通販40年間の変遷とターニングポイント+現在の業界が抱える懸念とは? JADMA粟野会長が語る
日本通信販売協会(JADMA)は1983年に設立し、今年で40周年を迎えた。通販チャネルは社会インフラとして成長する一方、市場規模の拡大や技術革新に合わせてさまざまな規制の対象となってきた。直近でも法改正が相次いでおり、JADMAが果たす役割も高まっている。約3年前に第14代会長に就任した、高島屋参与(現ジェイアール東海高島屋社長)の粟野光章氏に、通販の歴史やJADMAの取り組みなどを聞いた。
粟野会長と振り返る通販市場の変遷
1970~80年代、通販の定着進む
――この40年の通販市場においてターニングポイントとなった出来事は。
国内で通販が盛んになってきたのは70~80年代だ。JADMAがスタートしたのも83年で、その頃の通販は「安かろう悪かろう」のイメージがあって、マスコミからの取材も消費者トラブルに関することが多かったと聞いている。ただ、実際には大半の消費者が賢く通販を利用していたし、女性の社会進出が加速したこともあり、買い物の手段として通販は定着していった。

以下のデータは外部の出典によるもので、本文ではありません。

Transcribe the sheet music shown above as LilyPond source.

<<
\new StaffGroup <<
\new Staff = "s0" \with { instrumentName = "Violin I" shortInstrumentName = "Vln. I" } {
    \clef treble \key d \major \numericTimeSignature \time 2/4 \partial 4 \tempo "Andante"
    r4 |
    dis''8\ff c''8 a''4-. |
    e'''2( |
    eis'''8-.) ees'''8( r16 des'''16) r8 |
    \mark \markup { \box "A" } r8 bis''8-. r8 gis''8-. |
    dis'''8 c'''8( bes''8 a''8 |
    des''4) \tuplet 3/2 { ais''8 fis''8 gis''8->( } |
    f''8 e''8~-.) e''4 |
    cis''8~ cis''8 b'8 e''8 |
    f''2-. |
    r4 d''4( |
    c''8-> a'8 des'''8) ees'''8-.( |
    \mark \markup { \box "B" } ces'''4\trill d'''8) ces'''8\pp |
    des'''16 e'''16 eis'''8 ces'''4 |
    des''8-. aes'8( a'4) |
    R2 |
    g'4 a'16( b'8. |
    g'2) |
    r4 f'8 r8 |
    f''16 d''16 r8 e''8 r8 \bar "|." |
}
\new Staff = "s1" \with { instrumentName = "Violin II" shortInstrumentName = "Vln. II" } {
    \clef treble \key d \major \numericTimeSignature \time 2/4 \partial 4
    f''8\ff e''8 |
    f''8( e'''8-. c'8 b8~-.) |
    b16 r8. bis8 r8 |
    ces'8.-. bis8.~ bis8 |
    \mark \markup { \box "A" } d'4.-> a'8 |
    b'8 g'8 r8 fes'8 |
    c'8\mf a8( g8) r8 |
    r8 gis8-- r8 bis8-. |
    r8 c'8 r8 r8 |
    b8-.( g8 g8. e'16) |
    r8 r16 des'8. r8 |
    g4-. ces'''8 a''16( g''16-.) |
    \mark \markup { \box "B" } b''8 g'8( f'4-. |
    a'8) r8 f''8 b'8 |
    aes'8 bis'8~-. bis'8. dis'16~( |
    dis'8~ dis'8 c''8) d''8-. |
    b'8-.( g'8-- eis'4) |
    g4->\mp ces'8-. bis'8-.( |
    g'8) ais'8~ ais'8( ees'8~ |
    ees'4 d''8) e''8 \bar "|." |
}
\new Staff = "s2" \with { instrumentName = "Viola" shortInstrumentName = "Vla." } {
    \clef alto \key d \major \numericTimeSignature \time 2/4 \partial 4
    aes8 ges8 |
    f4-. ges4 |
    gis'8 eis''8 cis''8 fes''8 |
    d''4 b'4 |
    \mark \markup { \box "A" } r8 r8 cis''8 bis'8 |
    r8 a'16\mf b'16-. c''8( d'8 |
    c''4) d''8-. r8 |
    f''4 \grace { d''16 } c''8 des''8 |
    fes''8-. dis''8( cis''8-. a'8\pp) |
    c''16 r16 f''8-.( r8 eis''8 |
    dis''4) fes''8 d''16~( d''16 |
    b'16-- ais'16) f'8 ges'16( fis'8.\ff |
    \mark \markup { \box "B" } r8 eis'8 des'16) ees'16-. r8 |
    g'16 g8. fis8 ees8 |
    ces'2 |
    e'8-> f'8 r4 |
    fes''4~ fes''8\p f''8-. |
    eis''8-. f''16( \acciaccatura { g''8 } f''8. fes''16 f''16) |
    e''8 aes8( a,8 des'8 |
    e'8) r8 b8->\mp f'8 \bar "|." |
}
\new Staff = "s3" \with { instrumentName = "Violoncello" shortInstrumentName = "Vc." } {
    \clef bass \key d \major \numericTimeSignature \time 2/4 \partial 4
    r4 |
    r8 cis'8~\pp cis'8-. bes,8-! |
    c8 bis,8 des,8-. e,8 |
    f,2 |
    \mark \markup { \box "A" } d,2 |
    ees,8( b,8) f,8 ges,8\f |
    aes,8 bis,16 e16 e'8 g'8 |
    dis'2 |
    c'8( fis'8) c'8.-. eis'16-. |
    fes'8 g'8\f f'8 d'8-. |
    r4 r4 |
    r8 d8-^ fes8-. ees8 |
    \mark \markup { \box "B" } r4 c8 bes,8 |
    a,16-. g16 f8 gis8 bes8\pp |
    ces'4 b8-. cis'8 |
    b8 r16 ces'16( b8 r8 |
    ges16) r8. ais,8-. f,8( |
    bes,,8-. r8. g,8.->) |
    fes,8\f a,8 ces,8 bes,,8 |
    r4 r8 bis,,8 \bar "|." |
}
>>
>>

通販がおしゃれで賢い買い物の仕方として脚光を浴びるようになったのは、「すてきな奥さん」や「LEE」といった女性向けの雑誌でカタログ通販が取り上げられるようになったことや、百貨店はもちろん、商社などの大手企業が通販市場に参入したことで、業界の信頼感が増したこともあげられる。

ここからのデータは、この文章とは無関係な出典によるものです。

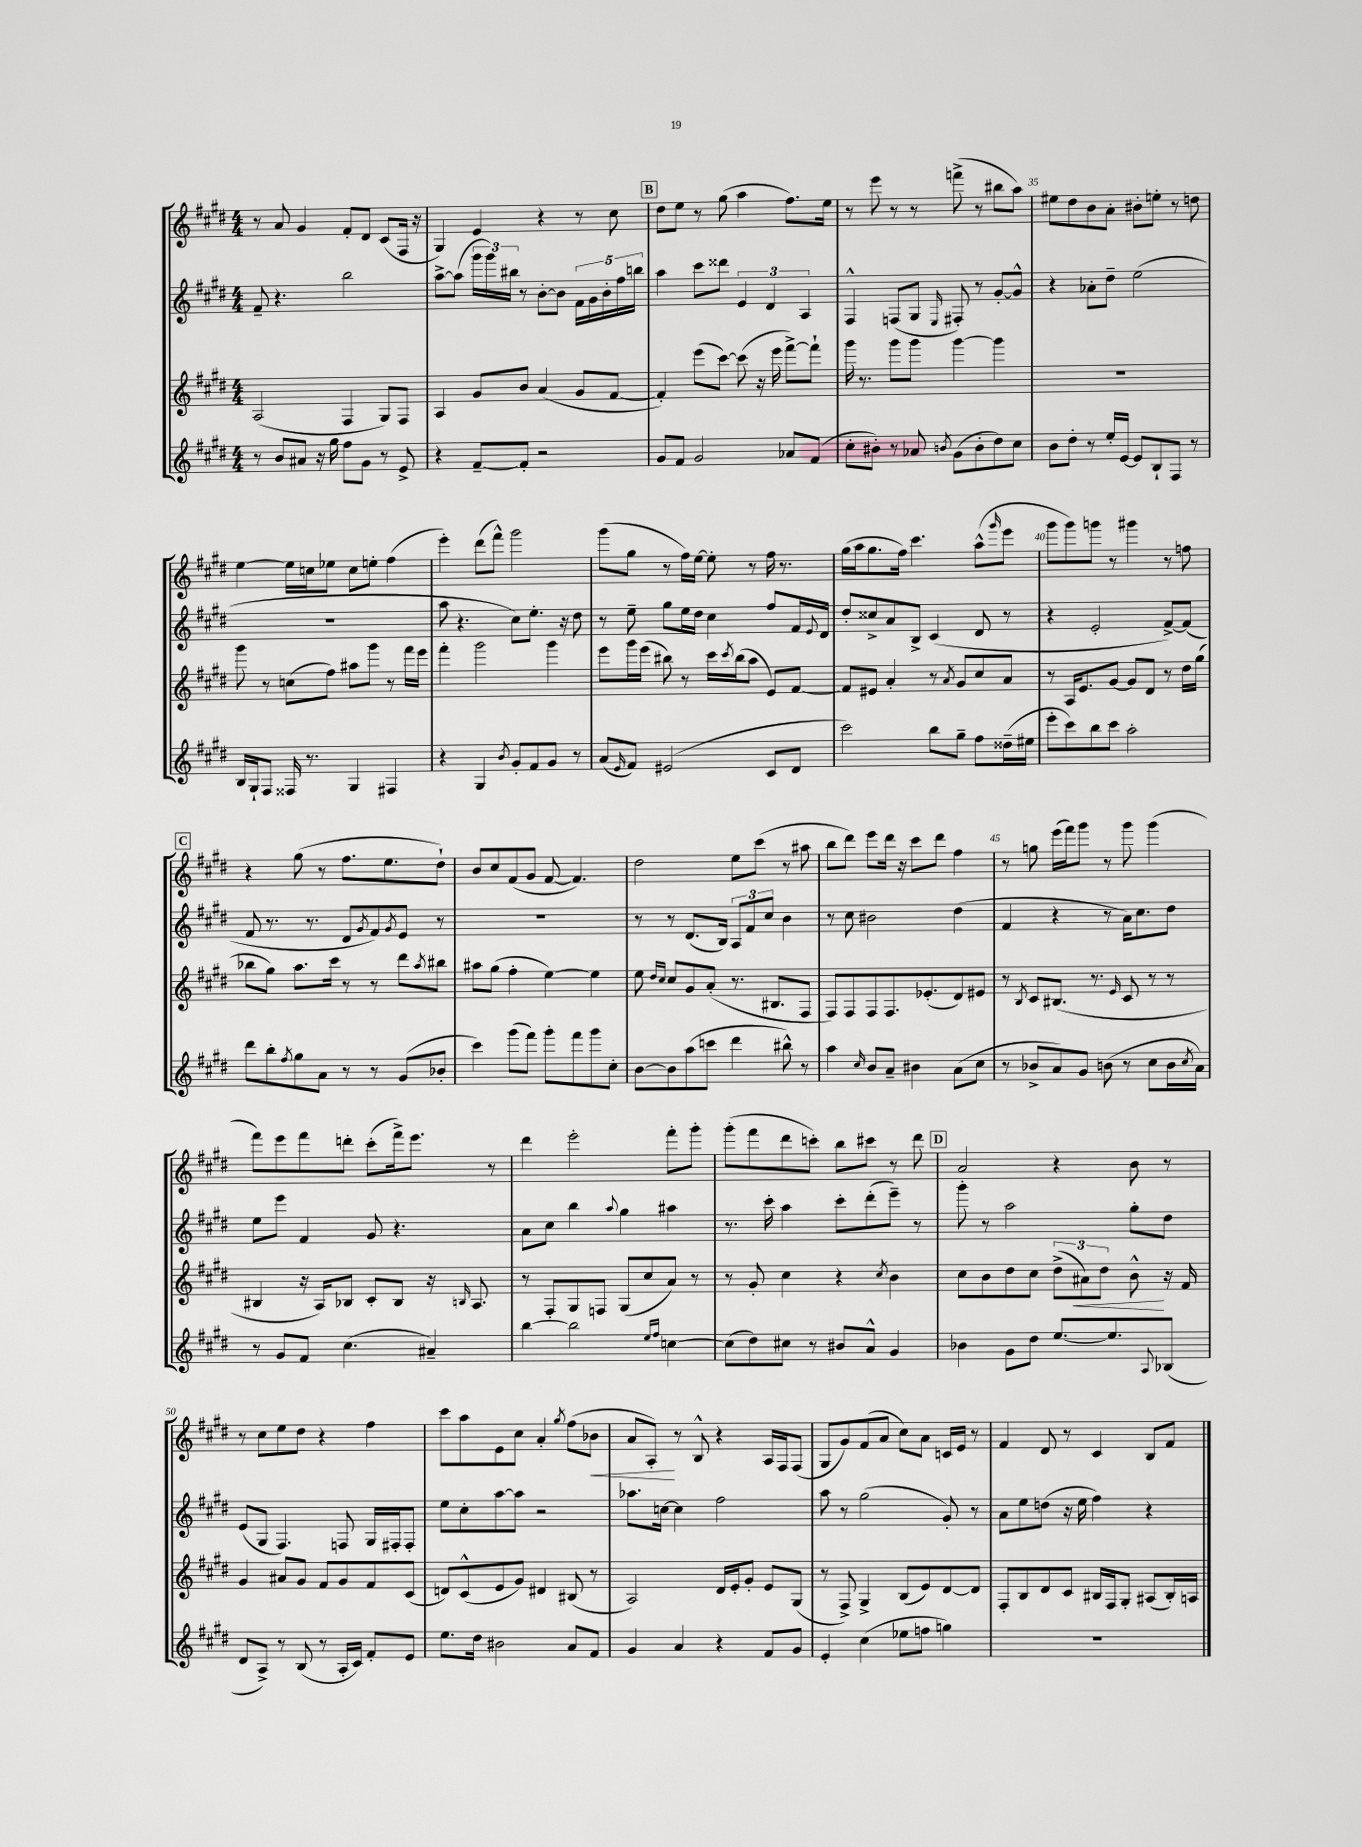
<<
\new StaffGroup <<
\new Staff = "s0" {
    \clef treble \key e \major \numericTimeSignature \time 4/4
    r8 a'8 gis'4 fis'8-. dis'8 cis'8( fis16 r16 |
    gis4) e'4 r4 r8 cis''8 |
    \mark \markup { \box "B" } dis''8 e''8 r8 gis''8( a''4 fis''8.) e''16 |
    r8 e'''8 r8 r8 f'''8->( r8 bis''8 a''8) |
    eis''8 dis''8 b'8 a'8-. bis'8-. e''8-. r8 d''8 |
    e''4~ e''16 c''16 ees''8 c''8 e''8-. fis''4( |
    e'''4-.) dis'''8( fis'''8-^) gis'''2 |
    gis'''8( gis''8 r8 fis''16) e''16~ e''8-. r8 fis''16 r8. |
    gis''16( a''16 gis''8. fis''16) cis'''4. a''8-^( \grace { gis'''16 } e'''8 |
    gis'''8 gis'''8) g'''8 r8 gis'''4 r8 f''8 |
    \mark \markup { \box "C" } r4 gis''8( r8 fis''8. e''8. dis''8-!) |
    b'8 cis''8 fis'8( gis'8 fis'8~ fis'4.) |
    dis''2 e''8 cis'''8( r8 ais''8 |
    b''8 dis'''8) e'''8 dis'''16 r16 cis'''8 dis'''8 fis''4 |
    r8 g''8 e'''16( fis'''16) gis'''8 r8 gis'''8 gis'''4( |
    fis'''8) e'''8 fis'''8 d'''8-. cis'''8-.( fis'''16->) e'''8. r8 |
    dis'''4 e'''2-. fis'''8-. gis'''8-. |
    gis'''8-.( fis'''8 dis'''8 c'''8-.) b''8 cis'''8 r8 dis'''8 |
    \mark \markup { \box "D" } a'2 r4 b'8 r8 |
    r8 cis''8 e''8 dis''8 r4 fis''4 |
    cis'''8 a''8 e'8 cis''8 a'4-. \acciaccatura { gis''8 } fis''8( bes'8\< |
    a'8 a8-.\!) r8 b8-^ r4 a16 fis16 fis8( |
    gis8 gis'8) fis'8( a'8 cis''8) a'8 c'16 e'16 r8 |
    fis'4 dis'8 r8 cis'4 b8 fis'8 \bar "|." |
}
\new Staff = "s1" {
    \clef treble \key e \major \numericTimeSignature \time 4/4
    fis'8-- r4. b''2 |
    a''8~-> a''8( \tuplet 3/2 { gis'''16 gis'''16) bis''16 } r8 b'8~-. b'8 \tuplet 5/4 { fis'16 gis'16 b'16-. fis''16 b''16 } |
    \mark \markup { \box "B" } a''4 cis'''8 disis'''8 \tuplet 3/2 { e'4 dis'4 a4 } |
    fis4-^ f8( gis8 \grace { e16 } fis8-.) r8 gis'8~-. gis'8-^ |
    r4 aes'8-. dis''8-- e''2( |
    R1 |
    a''8 r4. cis''8) e''8.-. r16 dis''8 |
    r8 e''8-- gis''8 e''16 dis''16 cis''4 fis''8 fis'16 \appoggiatura { e'8 } dis'16 |
    dis''8-. cisis''8-> a'8 b8-> cis'4( dis'8 r8 |
    r4 e'2-. fis'8~->) fis'8( |
    \mark \markup { \box "C" } fis'8 r8. r8. dis'8 \acciaccatura { gis'8 } fis'8) \acciaccatura { gis'8 } e'8 r8 |
    R1 |
    r8 r8 dis'8.( b16) \tuplet 3/2 { a8 fis'8 cis''8 } b'4 |
    r8 cis''8 bis'2 dis''4( |
    fis'4 r4 r8 a'16) cis''8. dis''8 |
    e''8 e'''8 fis'4 gis'8 r4. |
    a'8 cis''8 b''4 \appoggiatura { a''8 } gis''4 ais''4 |
    r8. cis'''16-. a''4 cis'''8-. dis'''8-.( e'''8--) r8 |
    \mark \markup { \box "D" } gis'''8-. r8 a''2 gis''8-. dis''8 |
    e'8( gis8 fis4.) f8 gis16 fis16-. fis8-. |
    e''8 cis''8-. a''8~ a''8 r2 |
    aes''8. c''16~ c''4 fis''2 |
    a''8 r8 gis''2( gis'8-.) r8 |
    a'8 e''8 d''8( r16 e''16 fis''4) r4 \bar "|." |
}
\new Staff = "s2" {
    \clef treble \key e \major \numericTimeSignature \time 4/4
    a2( fis4 gis8) fis8 |
    a4 gis'8 b'8 a'4( gis'8 fis'8~ |
    \mark \markup { \box "B" } fis'4-.) e'''8( cis'''8~) cis'''8( r16 e'''16 fis'''8~->) fis'''8-! |
    gis'''16 r8. gis'''8 gis'''8 gis'''4~ gis'''4 |
    R1 |
    gis'''8 r8 c''8( fis''8) ais''8 gis'''8 r8 fis'''16 e'''16 |
    fis'''4-. gis'''2 gis'''4 |
    e'''8 gis'''16 e'''16( bis''8) r8 cis'''16 \acciaccatura { cis'''8 } bis''16( a''8 e'8) fis'8~ |
    fis'8 eis'8 a'4-. r8 \acciaccatura { a'8 } gis'8 cis''8 a'8 |
    r8 a16 e'8. gis'8~ gis'8 dis'8 r8 dis''16 gis''16( |
    \mark \markup { \box "C" } bes''8 gis''8) a''8. cis'''16 r8 r8 dis'''8 \acciaccatura { a''8 } bis''8 |
    ais''8 gis''8( fis''4-. e''4~) e''4 |
    e''8 \grace { dis''16 cis''16 } cis''8 gis'8 a'8-.( r8. bis8. fis8 |
    fis8) fis8 fis8 fis8. ees'8.-.( dis'8) eis'8 |
    r8 \acciaccatura { b8 } cis'8 bis8.( r8. \grace { e'16 } cis'8 r8 r8 |
    bis4 r16 a16) bes8 cis'8-. bes8 r16 \grace { b16 } a8. |
    r8 fis8-. gis8 f8 gis8( cis''8 a'8) r8 |
    r8 gis'8-. cis''4 r4 \acciaccatura { cis''8 } b'4 |
    \mark \markup { \box "D" } cis''8 b'8 dis''8 cis''8 \tuplet 3/2 { dis''8->( ais'8\<) dis''8 } b'8-^\! r16 fis'16 |
    gis'4 ais'8 gis'8 fis'8 gis'8 fis'8 cis'8( |
    d'8) cis'8-^( e'8 gis'8) dis'4 bis8( r8 |
    a2) dis'16 e'16-. gis'8-. e'8 gis8( |
    r8 fis8->) gis4-> b8( e'8) dis'8~ dis'8 |
    fis8-. b8 dis'8 cis'8 bis16 fis16 gis8-. ais8( bis16-.) a16 \bar "|." |
}
\new Staff = "s3" {
    \clef treble \key e \major \numericTimeSignature \time 4/4
    r8 b'8 ais'8 r16 gis''16 fis''8 gis'8 r8 e'8-> |
    r4 fis'8~-- fis'8-. r2 |
    \mark \markup { \box "B" } gis'8 fis'8 gis'2 aes'8 fis'8( |
    cis''8-. bis'8-.) r8 aes'8 \acciaccatura { b'8 } gis'8( b'8-. dis''8) cis''8 |
    b'8 dis''8-. r8 e''16-. e'16~ e'8 b8-! fis8 r8 |
    b16 gis16-! fis8 fisis16 r8. gis4 fis4 |
    r4 gis4 \acciaccatura { b'8 } gis'8-. fis'8 gis'8 r8 |
    a'8( \grace { e'16 } fis'8) eis'2( cis'8 dis'8 |
    cis'''2) b''8 gis''8-- fis''8 disis''16--( eis''16 |
    e'''8-. cis'''8) b''8 cis'''8 a''2-. |
    \mark \markup { \box "C" } dis'''8 b''8-. \acciaccatura { fis''8 } gis''8 a'8 r8 r8 gis'8( bes'8-. |
    cis'''4) gis'''8( fis'''8) gis'''8-. fis'''8 gis'''8 cis''8-. |
    b'8~ b'8 a''8( c'''8 dis'''4 bis''8-^) r8 |
    a''4 \grace { cis''16 } b'8 a'8-- bis'4 a'8( cis''8 |
    r8 bes'8-> a'8) gis'8 b'8( r8 cis''8 b'16 \acciaccatura { cis''8 } a'16) |
    r8 gis'8 fis'8 cis''4.( ais'4--) |
    b''4~ b''2 \grace { e''16 fis''16 } c''4~ |
    c''8( dis''8) cis''8 r8 bis'8 a'8-^ gis'4 |
    \mark \markup { \box "D" } bes'4 gis'8 dis''8 e''8.~ e''8. \appoggiatura { a8 } bes8( |
    dis'8 a8->) r8 b8( r8 a16-. cis'16) fis'8-. e'8 |
    e''8. dis''16 bis'2 a'8 fis'8 |
    gis'4 a'4 r4 fis'8 gis'8 |
    e'4-. cis''4( ees''8 f''8 g''4) |
    R1 \bar "|." |
}
>>
>>
\layout { \context { \Score currentBarNumber = #31 \override BarNumber.break-visibility = ##(#f #t #t) barNumberVisibility = #(every-nth-bar-number-visible 5) } }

当時は百貨店も通販に相当力を注いでいて、高島屋の通信販売事業本部(当時)の売上高は今よりも大きかった。JADMAの二代目の会長も高島屋の綾元文元専務が務めさせてもらった。
2000年以降、インターネットが普及拡大
――その後についてはどうか。
70~80年代が現代における通販の草創期とすると、その後の変化として一番大きいのは何と言ってもインターネットの登場と普及で、通販市場へのインパクトは大きかった。2000年代に入ると楽天(現楽天グループ)やヤフー(現LINEヤフー)などのECモールが力をつけ始めた。
その後は、スマートフォンの普及によって消費者はより手軽に通販で買い物ができるようになり、17年にはスマホからの注文がパソコンからの注文を上回った。19年には国内のインターネット広告費が初めてテレビの広告費を抜いた。この40年の間に技術的な進歩が通販業界にとっても大きな影響を与えたことは間違いない。
コロナ禍では社会インフラとして急成長
――コロナ禍で通販チャネルの重要性がさらに高まった。
それまでも、通販市場は平均して年率約8%成長を遂げてきたが、コロナ禍1年目の20年は20.1%成長となった。外出がままならない中で通販の利便性に改めて注目が集まったし、社会インフラとしての役割を果たした。コロナ禍では初めて通販を利用する人や、通販に参入する企業も増えた。
21年は前年の高成長もあって伸び率は7.8%だったが、22年は10.9%成長と好調を維持し、通販業界にとっては大きなターニングポイントになった。
懸念は「過度な広告表現」「悪質プレーヤーの増加」
――コロナ禍で通販プレーヤーが増えたことによる懸念材料は。
メリットもデメリットもある。メリットとしては、競争の原理が働くので、より良い商品が生まれてくる。消費者にとっては選択の幅が広がるし、比較購買できる。
その裏返しもあって、選択肢が広がることで絞り切れなくなるし、一部のプレーヤーは消費者に選ばれようとして過度な表現の広告に走ってしまうといった怖さもある。
また、ECチャネルは通販参入のハードルが低いので、悪いことを考える人も簡単に入ってきてしまうというデメリットがある。EC以前の通販であれば自社でカタログを出したり、各種媒体に広告を掲載したりと、ある程度の資本力が必要だったし、媒体社の審査や代理店を通すことで“足跡”が残るため、プレーヤーが何者かがわかった。ネット上では姿を消してしまうと追跡できない危険性がある。とはいえ、陰の部分にスポットが当たりがちだが、実際にはまっとうなプレーヤーがほとんどだ。